Our mobile unit is capable of seeing all field-type emergencies including the following:

Colic: The most common equine emergency, colic is a blanket term that describes signs of abdominal discomfort in the horse. Signs of colic include: pawing, getting up and lying down, looking/biting/kicking at abdomen, rolling, refusing to eat, repeatedly posturing to urinate or defecate, etc. Our veterinarians will assess your horse via physical exam, and then proceed with further diagnostic procedures and treatments as indicated. This may include medication and sedation, a rectal exam, passage of a nasogastric tube (into the stomach), and IV catheterization and fluid administration.

Trauma/Lacerations: This is also a common type of emergency call, as many horses seem especially talented at getting into trouble. If you discover an open wound, consider the following:

If applicable, first stop any excessive bleeding. Apply pressure manually or in the form of a wrap, if on a limb, then call the veterinarian.

If bleeding is minimal, and it is safe to do so, you may clean the wound with dilute Betadine solution/water to better evaluate its extent.

***Please do NOT apply any oil-based ointments such as nitrofurazone, SWAT, etc.

These ointments are intended to keep a wound farther along in the healing process moist and protected, and contaminate a fresh wound, making the veterinarian’s job more difficult and decreasing the odds of a clean repair.

Before calling the veterinarian, it is helpful to note the location of the wound relative to any joints/limb structures, the depth (if possible), and if the wound is old it is useful to take the horse’s temperature, as well.

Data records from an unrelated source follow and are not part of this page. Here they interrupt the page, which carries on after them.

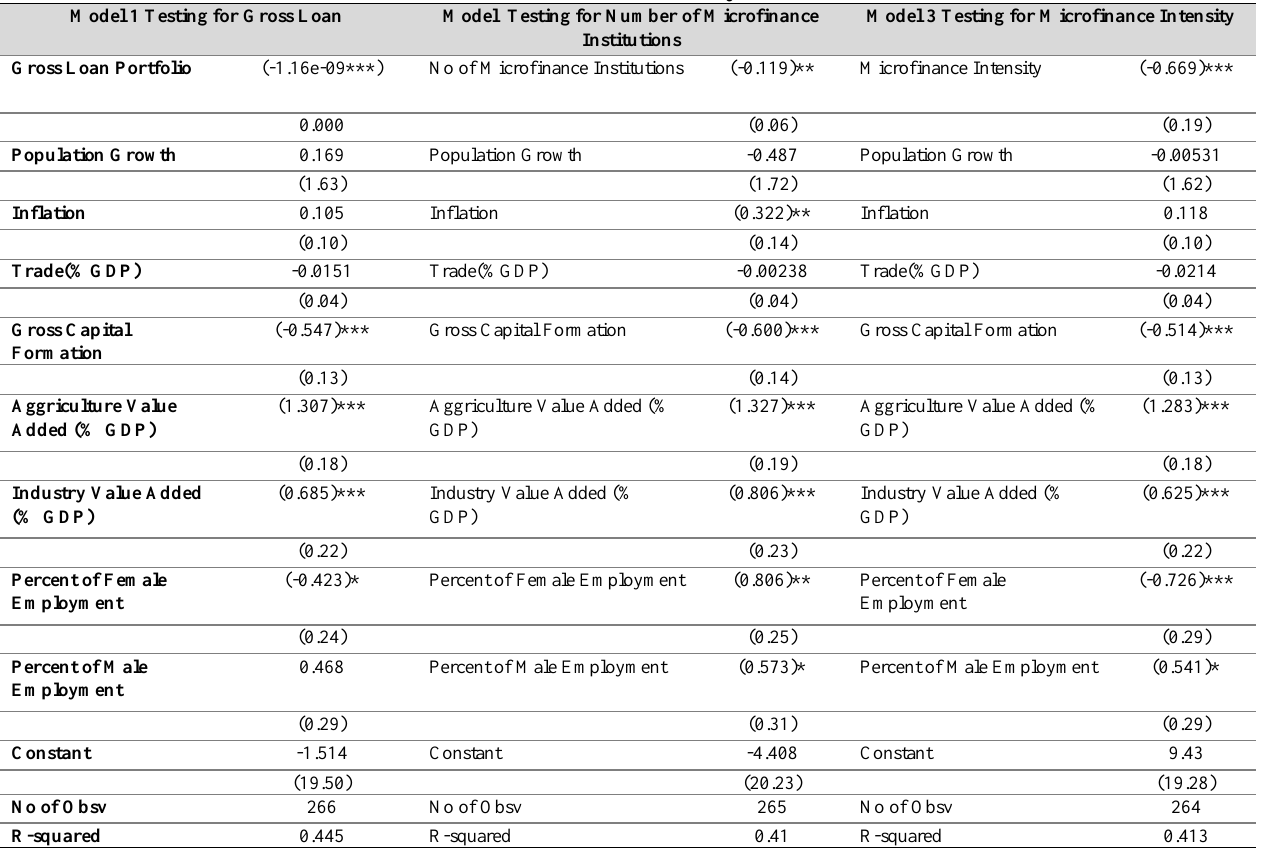
Estimated results of the Model at Poverty headcount ratio $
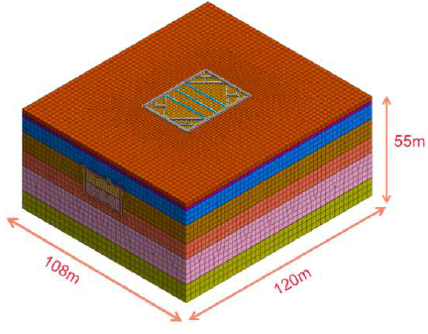
Figure 3. Finite element model.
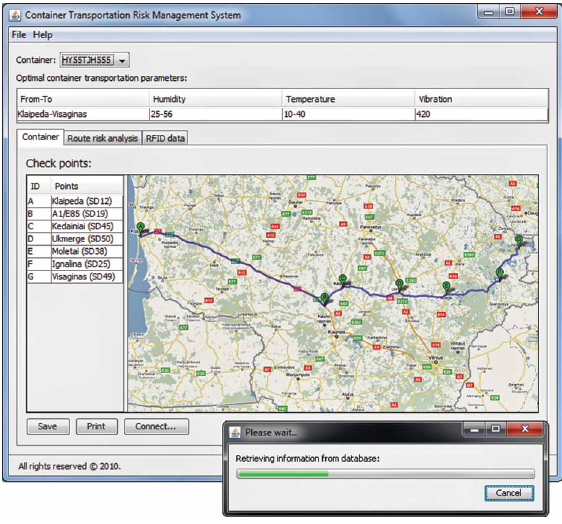
Fig. 8 . Initial route description and the main parameters update function (initial database with all the statistical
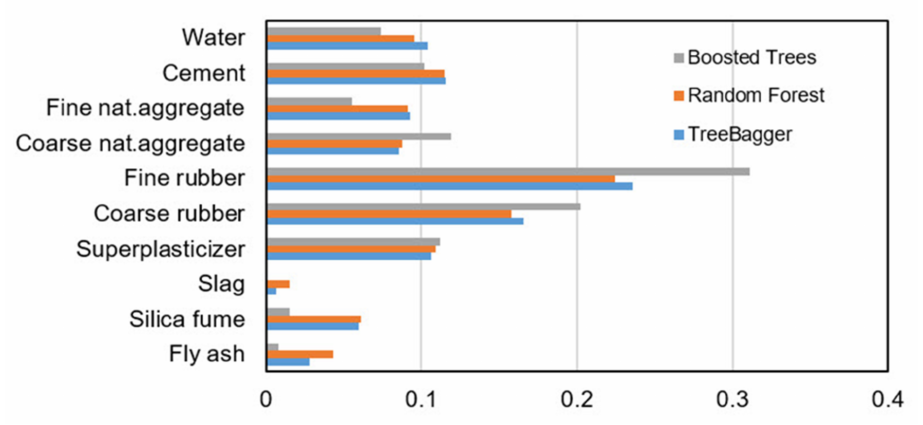
Figure 13. Significance of individual variables in the ensemble model when applying the Bag- ging method.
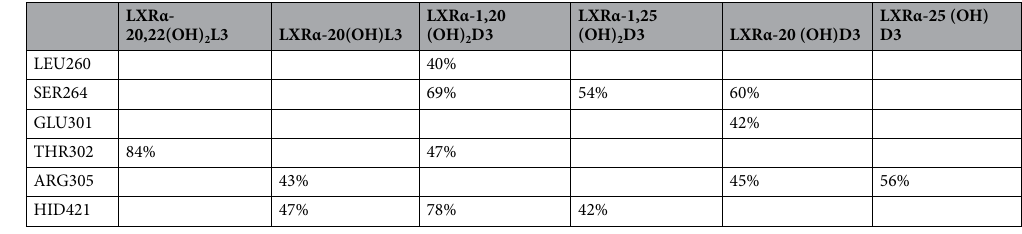
Table 5. Occupancy of hydrogen bond (no less than 40%) formed between LXRα and D3 or L3 derivatives.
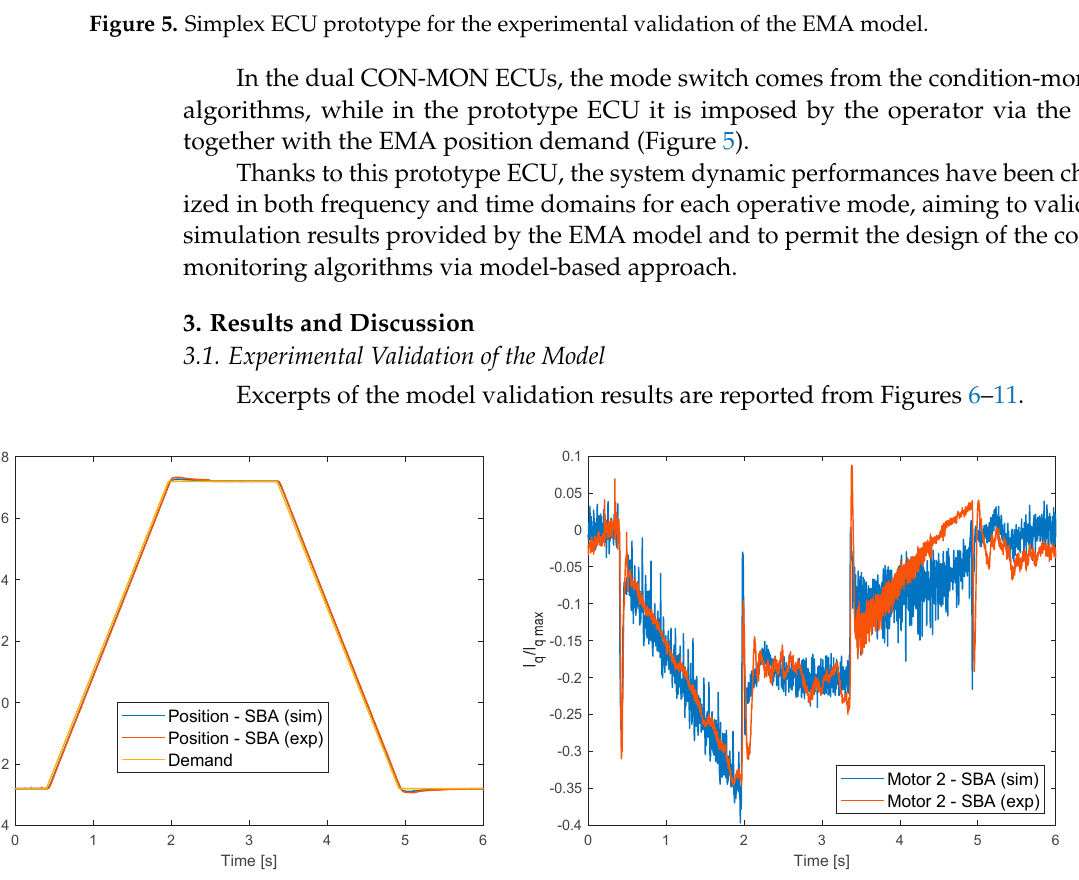
( b ) Figure 7. Time-domain model validation: position tracking in ASB mode with 100 kN/m spring-type loading (in Equation (24), k e = 10 5 N/m); ( a ) output position; ( b ) motors quadrature currents ( x o max = 25 × ∙ 10 − 3 m; I q max = 25 A).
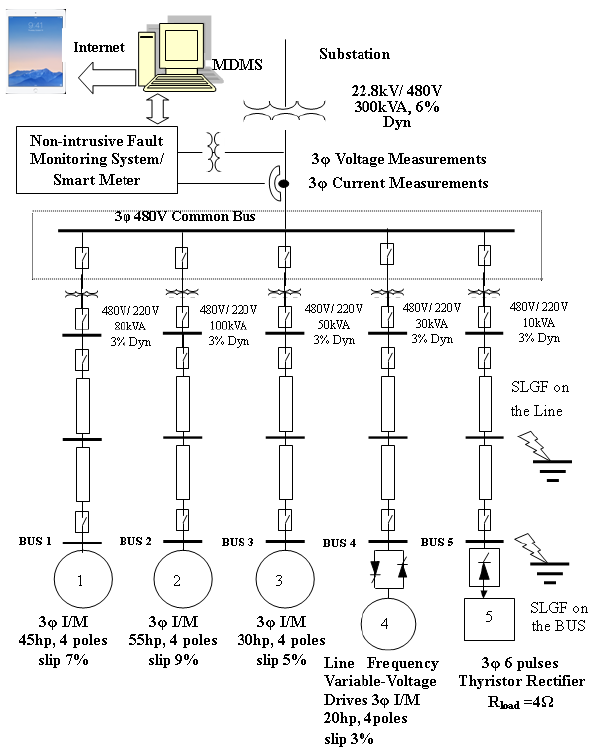
Figure 3. Power fault identification system for a NIFM system. MDMS: meter data management system.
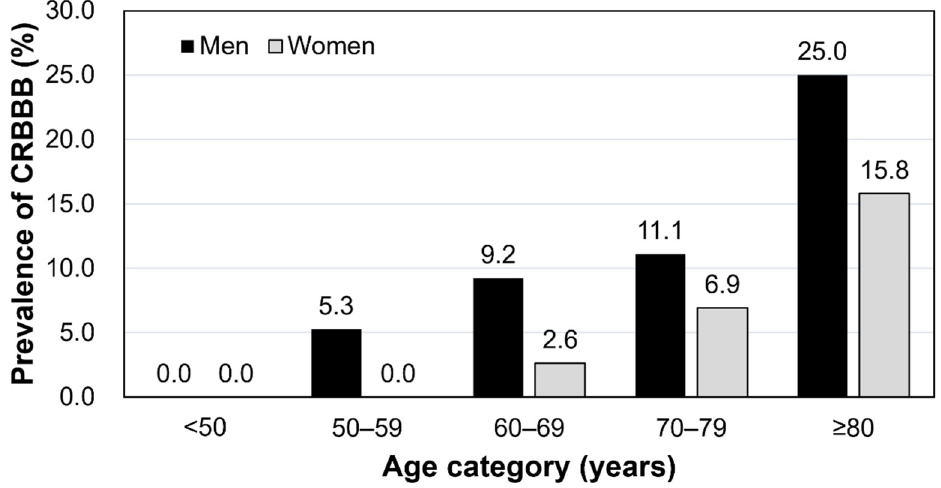
Figure 1. Prevalence of CRBBB by sex and age category. The bar graph shows prevalence (percent- age) of CRBBB by age and sex. Abbreviation: CRBBB, complete right bundle branch block.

Ophthalmic Emergencies: Eye swellings, changes in eye color, and abnormal ocular discharge are always considered an emergency because significant and/or untreated injuries can result in the loss of sight in a relatively rapid time period.

Reproductive Emergencies: This includes dystocia (difficult birth) and signs of colic in the pregnant mare.

Acute/severe lameness: If your horse is appreciably limping at the walk, doesn’t want to put weight on a limb, or is reluctant to move, it could be an indication of a severe injury such as a fractured bone. Don’t move the horse, stall confine if possible, and call the veterinarian.

Choke: This term in the horse does not refer to blockage of the airway, as it does in humans, but rather blockage of the esophagus. If untreated, it can progress to pneumonia from aspiration of food particles and permanent damage to the affected areas of the esophagus. The most common signs of this problem are food-colored discharge from the nose, excessive salivation, and coughing associated with eating/drinking.